Ditemukan data, Indonesia Timur dalam jerat ketimpangan structural. Data Badan Pusat Statistik (BPS) tahun 2024 menunjukkan bahwa meskipun Indeks Pembangunan Manusia (IPM) Indonesia mencapai 75,02 (kategori “tinggi”), disparitas regional tetap sangat signifikan.IPM Provinsi Sulawesi Tengah tercatat sebesar 72,24, sementara Papua Selatan mencapai 68,86, dan Papua Pegunungan berada di nomor 54,43 (kategori “rendah”).Angka-angka ini mencerminkan ketimpangan sistemik yangg telah berjalan lama.
Disparitas ini bukan anomali statistik, melainkan akibat dari kebijakan pembangunan yangg bias. Meskipun pemerintah mengalokasikan anggaran besar untuk infrastruktur, info terperinci mengenai proporsi alokasi per wilayah seringkali tidak tersedia secara transparan, sehingga susah untuk memvalidasi secara empiris komitmen terhadap pemerataan.Di sektor pendidikan, penelitian oleh The SMERU Research Institute menunjukkan bahwa peningkatan anggaran pendidikan yangg signifikan belum tentu menghasilkan peningkatan hasil belajar yangg sepadan, mengindikasikan adanya tantangan dalam efektivitas kebijakan dan implementasi.
Berdasarkan dua realitas esensial komposisi kader IMM Kota Makassar sebagai mikrokosmos Kawasan Timur Indonesia dan kondisi ketimpangan struktural maka narasi “IMM Makassar: Sebuah Asa dari Timur Indonesia” bukanlah narasi utopis, melainkan tesis politik yangg relevan. Musyawarah bagian ke-34 adalah momentum untuk menegaskan kembali visi besar organisasi: bahwa IMM kota Makassar bukan sekadar organisasi lokal, melainkan inkubator kepemimpinan regional untuk seluruh Kawasan Timur Indonesia.
Kepemimpinan yangg nantinya terpilih memikul amanah luar biasa mereka tidak hanya memimpin ribuan kader, tetapi juga memegang tanggung jawab moral untuk memastikan setiap kader kembali ke daerahnya dengan kapabilitas dan komitmen untuk memimpin transformasi sosial.

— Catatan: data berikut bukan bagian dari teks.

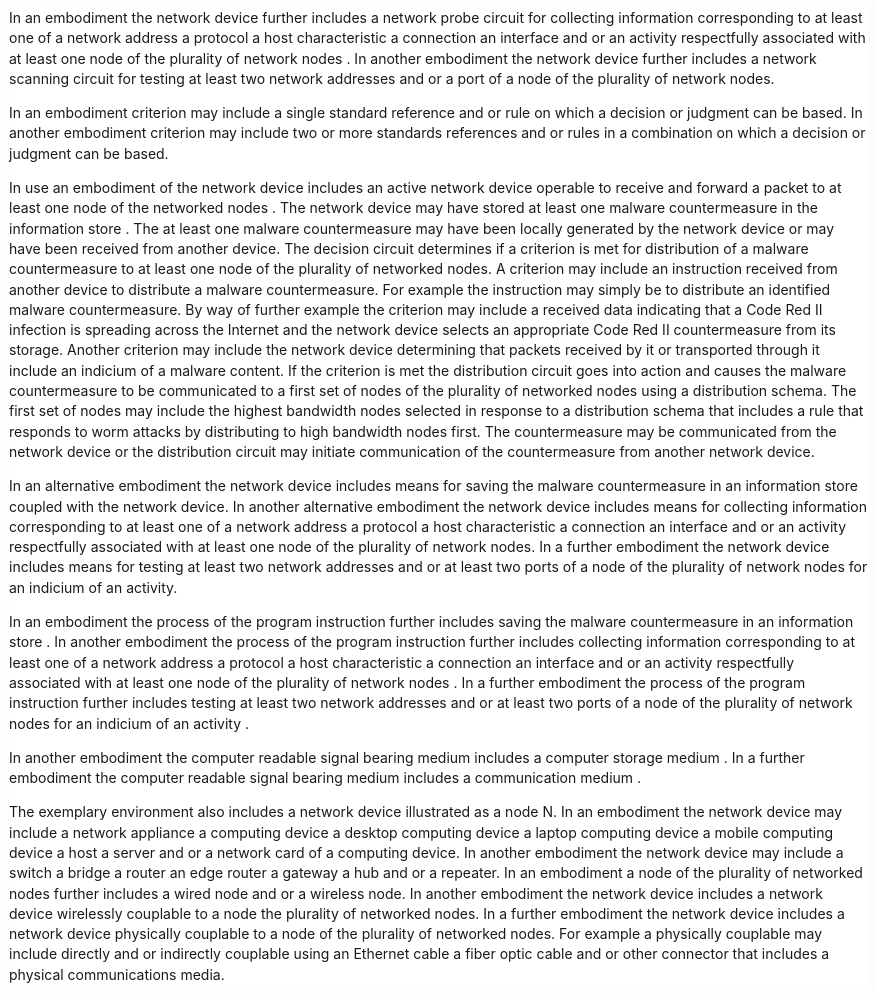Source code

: In an embodiment the network device further includes a network probe circuit for collecting information corresponding to at least one of a network address a protocol a host characteristic a connection an interface and or an activity respectfully associated with at least one node of the plurality of network nodes . In another embodiment the network device further includes a network scanning circuit for testing at least two network addresses and or a port of a node of the plurality of network nodes.

In an embodiment criterion may include a single standard reference and or rule on which a decision or judgment can be based. In another embodiment criterion may include two or more standards references and or rules in a combination on which a decision or judgment can be based.

In use an embodiment of the network device includes an active network device operable to receive and forward a packet to at least one node of the networked nodes . The network device may have stored at least one malware countermeasure in the information store . The at least one malware countermeasure may have been locally generated by the network device or may have been received from another device. The decision circuit determines if a criterion is met for distribution of a malware countermeasure to at least one node of the plurality of networked nodes. A criterion may include an instruction received from another device to distribute a malware countermeasure. For example the instruction may simply be to distribute an identified malware countermeasure. By way of further example the criterion may include a received data indicating that a Code Red II infection is spreading across the Internet and the network device selects an appropriate Code Red II countermeasure from its storage. Another criterion may include the network device determining that packets received by it or transported through it include an indicium of a malware content. If the criterion is met the distribution circuit goes into action and causes the malware countermeasure to be communicated to a first set of nodes of the plurality of networked nodes using a distribution schema. The first set of nodes may include the highest bandwidth nodes selected in response to a distribution schema that includes a rule that responds to worm attacks by distributing to high bandwidth nodes first. The countermeasure may be communicated from the network device or the distribution circuit may initiate communication of the countermeasure from another network device.

In an alternative embodiment the network device includes means for saving the malware countermeasure in an information store coupled with the network device. In another alternative embodiment the network device includes means for collecting information corresponding to at least one of a network address a protocol a host characteristic a connection an interface and or an activity respectfully associated with at least one node of the plurality of network nodes. In a further embodiment the network device includes means for testing at least two network addresses and or at least two ports of a node of the plurality of network nodes for an indicium of an activity.

In an embodiment the process of the program instruction further includes saving the malware countermeasure in an information store . In another embodiment the process of the program instruction further includes collecting information corresponding to at least one of a network address a protocol a host characteristic a connection an interface and or an activity respectfully associated with at least one node of the plurality of network nodes . In a further embodiment the process of the program instruction further includes testing at least two network addresses and or at least two ports of a node of the plurality of network nodes for an indicium of an activity .

In another embodiment the computer readable signal bearing medium includes a computer storage medium . In a further embodiment the computer readable signal bearing medium includes a communication medium .

The exemplary environment also includes a network device illustrated as a node N. In an embodiment the network device may include a network appliance a computing device a desktop computing device a laptop computing device a mobile computing device a host a server and or a network card of a computing device. In another embodiment the network device may include a switch a bridge a router an edge router a gateway a hub and or a repeater. In an embodiment a node of the plurality of networked nodes further includes a wired node and or a wireless node. In another embodiment the network device includes a network device wirelessly couplable to a node the plurality of networked nodes. In a further embodiment the network device includes a network device physically couplable to a node of the plurality of networked nodes. For example a physically couplable may include directly and or indirectly couplable using an Ethernet cable a fiber optic cable and or other connector that includes a physical communications media.

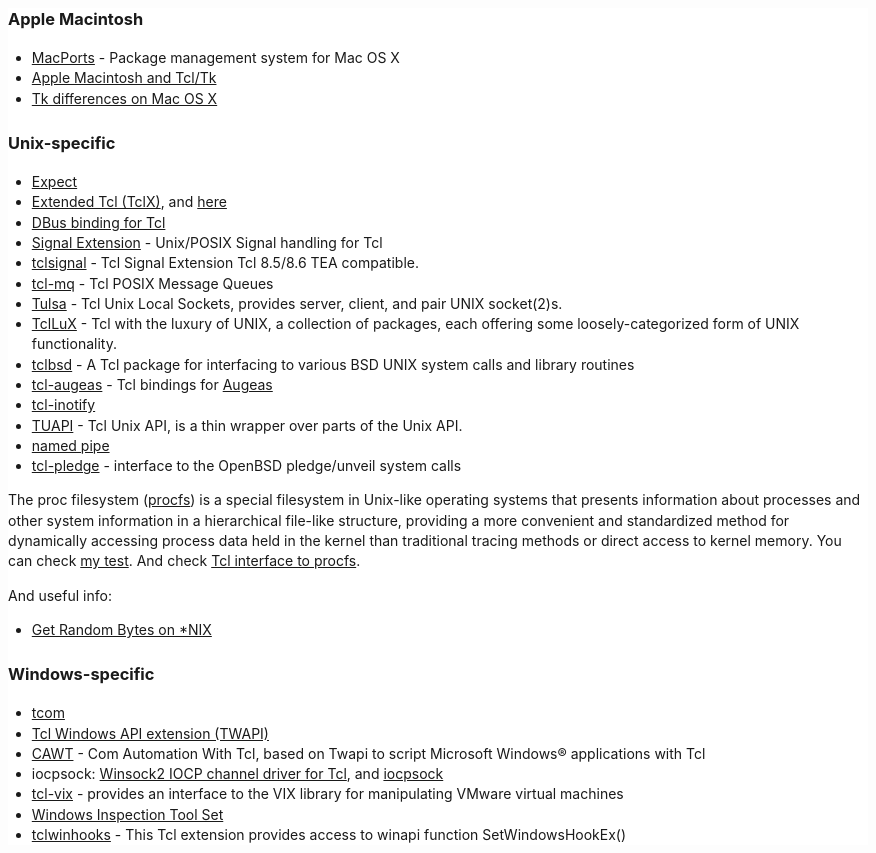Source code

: ### Apple Macintosh

* [MacPorts](https://www.macports.org/) - Package management system for Mac OS X
* [Apple Macintosh and Tcl/Tk](https://wiki.tcl.tk/1013)
* [Tk differences on Mac OS X](https://wiki.tcl.tk/44444)


### Unix-specific

* [Expect](https://core.tcl.tk/expect/index)
* [Extended Tcl (TclX)](http://tclx.sourceforge.net/), and [here](https://github.com/flightaware/tclx)
* [DBus binding for Tcl](https://chiselapp.com/user/schelte/repository/dbus/home)
* [Signal Extension](http://www.nyx.net/~mschwart/signal_ext.html) - Unix/POSIX Signal handling for Tcl
* [tclsignal](https://github.com/wjoye/tclsignal) - Tcl Signal Extension Tcl 8.5/8.6 TEA compatible.
* [tcl-mq](https://sourceforge.net/projects/tcl-mq/) - Tcl POSIX Message Queues
* [Tulsa](http://chiselapp.com/user/stwo/repository/tulsa/index) - Tcl Unix Local Sockets,
provides server, client, and pair UNIX socket(2)s.
* [TclLuX](https://chiselapp.com/user/stwo/repository/tcllux/index) -
Tcl with the luxury of UNIX, a collection of packages, each offering some
loosely-categorized form of UNIX functionality.
* [tclbsd](https://github.com/flightaware/tclbsd) - A Tcl package for interfacing to
various BSD UNIX system calls and library routines
* [tcl-augeas](https://github.com/dbohdan/tcl-augeas) - Tcl bindings for [Augeas](http://augeas.net/)
* [tcl-inotify](https://sourceforge.net/projects/tcl-inotify/)
* [TUAPI](https://chiselapp.com/user/rkeene/repository/tuapi/home) - Tcl Unix API, 
is a thin wrapper over parts of the Unix API.
* [named pipe](https://wiki.tcl-lang.org/page/named+pipe)
* [tcl-pledge](https://github.com/thrig/tcl-pledge) - interface to the OpenBSD pledge/unveil system calls


The proc filesystem ([procfs](https://en.wikipedia.org/wiki/procfs)) 
is a special filesystem in Unix-like operating systems that presents 
information about processes and other system information in a hierarchical 
file-like structure, providing a more convenient and standardized method for 
dynamically accessing process data held in the kernel than traditional 
tracing methods or direct access to kernel memory.
You can check [my test](https://github.com/ray2501/meminfo).
And check [Tcl interface to procfs](https://github.com/efrecon/procfs).

And useful info:

* [Get Random Bytes on *NIX](https://wiki.tcl.tk/55351)


### Windows-specific

* [tcom](https://github.com/pukkaone/tcom)
* [Tcl Windows API extension (TWAPI)](http://twapi.magicsplat.com/)
* [CAWT](http://www.posoft.de/html/extCawt.html) - Com Automation With Tcl,
based on Twapi to script Microsoft Windows® applications with Tcl
* iocpsock: [Winsock2 IOCP channel driver for Tcl](https://sourceforge.net/projects/iocpsock/),
and [iocpsock](https://github.com/apnadkarni/iocpsock)
* [tcl-vix](http://tcl-vix.magicsplat.com/) - provides an interface to the VIX 
library for manipulating VMware virtual machines
* [Windows Inspection Tool Set](http://windowstoolset.magicsplat.com/)
* [tclwinhooks](https://github.com/chpock/tclwinhooks) - This Tcl extension 
provides access to winapi function SetWindowsHookEx()
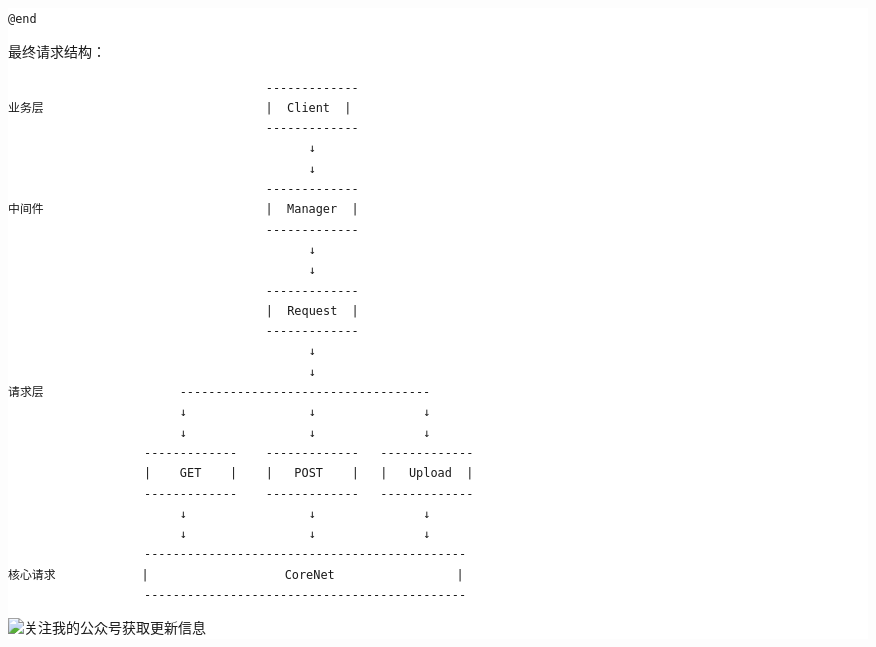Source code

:     @end
    
最终请求结构：

                                        -------------
    业务层                               |  Client  |
                                        -------------
                                              ↓
                                              ↓
                                        -------------
    中间件                               |  Manager  |
                                        -------------
                                              ↓
                                              ↓
                                        -------------
                                        |  Request  |
                                        -------------
                                              ↓
                                              ↓
    请求层                   -----------------------------------
                            ↓                 ↓               ↓
                            ↓                 ↓               ↓
                       -------------    -------------   -------------                
                       |    GET    |    |   POST    |   |   Upload  |                
                       -------------    -------------   -------------    
                            ↓                 ↓               ↓
                            ↓                 ↓               ↓
                       ---------------------------------------------
    核心请求            |                   CoreNet                 |
                       ---------------------------------------------



![关注我的公众号获取更新信息](https://upload-images.jianshu.io/upload_images/783864-5f15782c42a970c2.png?imageMogr2/auto-orient/strip%7CimageView2/2/w/1240)

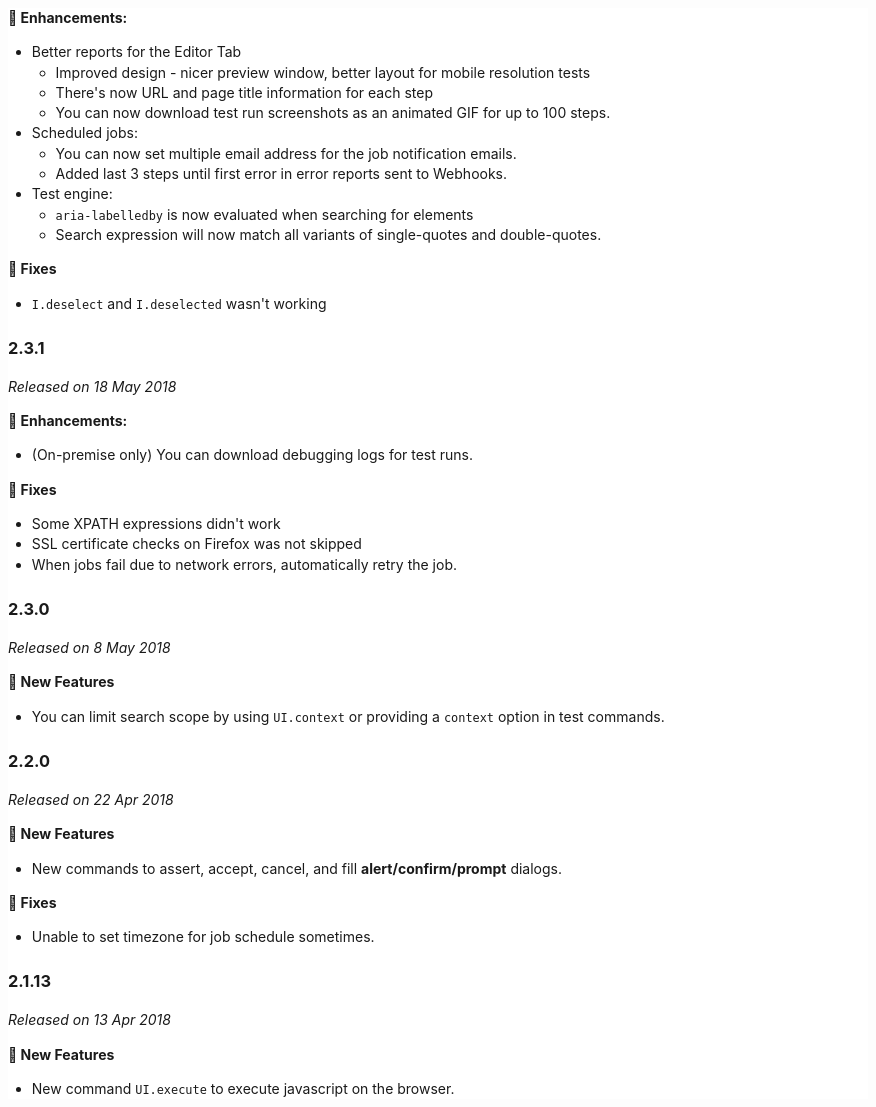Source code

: **💪 Enhancements:**

* Better reports for the Editor Tab
  * Improved design - nicer preview window, better layout for mobile resolution tests
  * There's now URL and page title information for each step
  * You can now download test run screenshots as an animated GIF for up to 100 steps.
* Scheduled jobs:
  * You can now set multiple email address for the job notification emails.
  * Added last 3 steps until first error in error reports sent to Webhooks.
* Test engine:
  * `aria-labelledby` is now evaluated when searching for elements
  * Search expression will now match all variants of single-quotes and double-quotes.

**🐞 Fixes**

* `I.deselect` and `I.deselected` wasn't working

### 2.3.1 <a href="#231" id="231"></a>

_Released on 18 May 2018_

**💪 Enhancements:**

* (On-premise only) You can download debugging logs for test runs.

**🐞 Fixes**

* Some XPATH expressions didn't work
* SSL certificate checks on Firefox was not skipped
* When jobs fail due to network errors, automatically retry the job.

### 2.3.0 <a href="#230" id="230"></a>

_Released on 8 May 2018_

**🚀 New Features**

* You can limit search scope by using `UI.context` or providing a `context` option in test commands.

### 2.2.0 <a href="#220" id="220"></a>

_Released on 22 Apr 2018_

**🚀 New Features**

* New commands to assert, accept, cancel, and fill **alert/confirm/prompt** dialogs.

**🐞 Fixes**

* Unable to set timezone for job schedule sometimes.

### 2.1.13 <a href="#2113" id="2113"></a>

_Released on 13 Apr 2018_

**🚀 New Features**

* New command `UI.execute` to execute javascript on the browser.
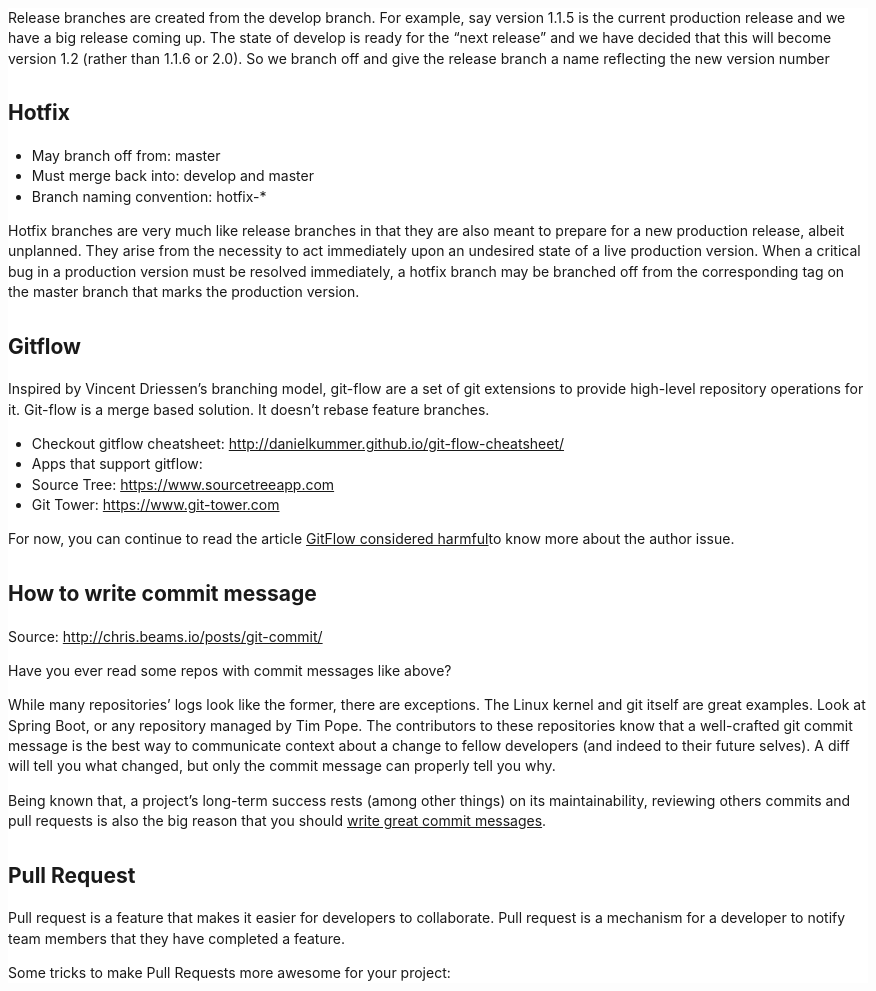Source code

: Release branches are created from the develop branch. For example, say version 1.1.5 is the current production release and we have a big release coming up. The state of develop is ready for the “next release” and we have decided that this will become version 1.2 (rather than 1.1.6 or 2.0). So we branch off and give the release branch a name reflecting the new version number

## Hotfix

* May branch off from: master
* Must merge back into: develop and master
* Branch naming convention: hotfix-*

Hotfix branches are very much like release branches in that they are also meant to prepare for a new production release, albeit unplanned. They arise from the necessity to act immediately upon an undesired state of a live production version. When a critical bug in a production version must be resolved immediately, a hotfix branch may be branched off from the corresponding tag on the master branch that marks the production version.

## Gitflow

Inspired by Vincent Driessen’s branching model, git-flow are a set of git extensions to provide high-level repository operations for it. Git-flow is a merge based solution. It doesn’t rebase feature branches.

* Checkout gitflow cheatsheet: http://danielkummer.github.io/git-flow-cheatsheet/
* Apps that support gitflow:
* Source Tree: https://www.sourcetreeapp.com
* Git Tower: https://www.git-tower.com

For now, you can continue to read the article [GitFlow considered harmful](https://www.endoflineblog.com/gitflow-considered-harmful)to know more about the author issue.

## How to write commit message

Source: http://chris.beams.io/posts/git-commit/

Have you ever read some repos with commit messages like above?

While many repositories’ logs look like the former, there are exceptions. The Linux kernel and git itself are great examples. Look at Spring Boot, or any repository managed by Tim Pope. The contributors to these repositories know that a well-crafted git commit message is the best way to communicate context about a change to fellow developers (and indeed to their future selves). A diff will tell you what changed, but only the commit message can properly tell you why.

Being known that, a project’s long-term success rests (among other things) on its maintainability, reviewing others commits and pull requests is also the big reason that you should [write great commit messages](/6304b82ed7d34f23a0e7e4fe381e7996).

## Pull Request

Pull request is a feature that makes it easier for developers to collaborate. Pull request is a mechanism for a developer to notify team members that they have completed a feature.

Some tricks to make Pull Requests more awesome for your project:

Sejarah membuktikan bahwa dari timur, peradaban besar pernah berdiri kokoh. Kerajaan Gowa-Tallo pada abad ke-16 dan ke-17 adalah kekuatan maritim yangg disegani, mengendalikan jalur perdagangan strategis di Selat Makassar melalui komoditas utamanya, ialah beras.Sementara itu, Kesultanan Ternate-Tidore menguasai jalur perdagangan rempah-rempah dunia yangg menghubungkan Asia dengan Eropa.Sejarah ini adalah bukti bahwa Kawasan Timur Indonesia sejak lama telah menjadi bagian integral dari jaringan ekonomi global. Kini, giliran IMM Kota Makassar melanjutkan estafet sejarah itu dengan langkah yangg relevan bagi abad 21.
Kepada seluruh peserta musycab inilah saatnya untuk berpikir besar dan bertindak strategis. Ketimpangan bukanlah takdir. Dari Makassar, untuk Indonesia Timur. Dari IMM Kota Makassar, untuk generasi pemimpin masa depan. Dari musycab ke-34, untuk transformasi yangg bermakna.
Billahi Fii Sabilil Haq, Fastabiqul Khairat.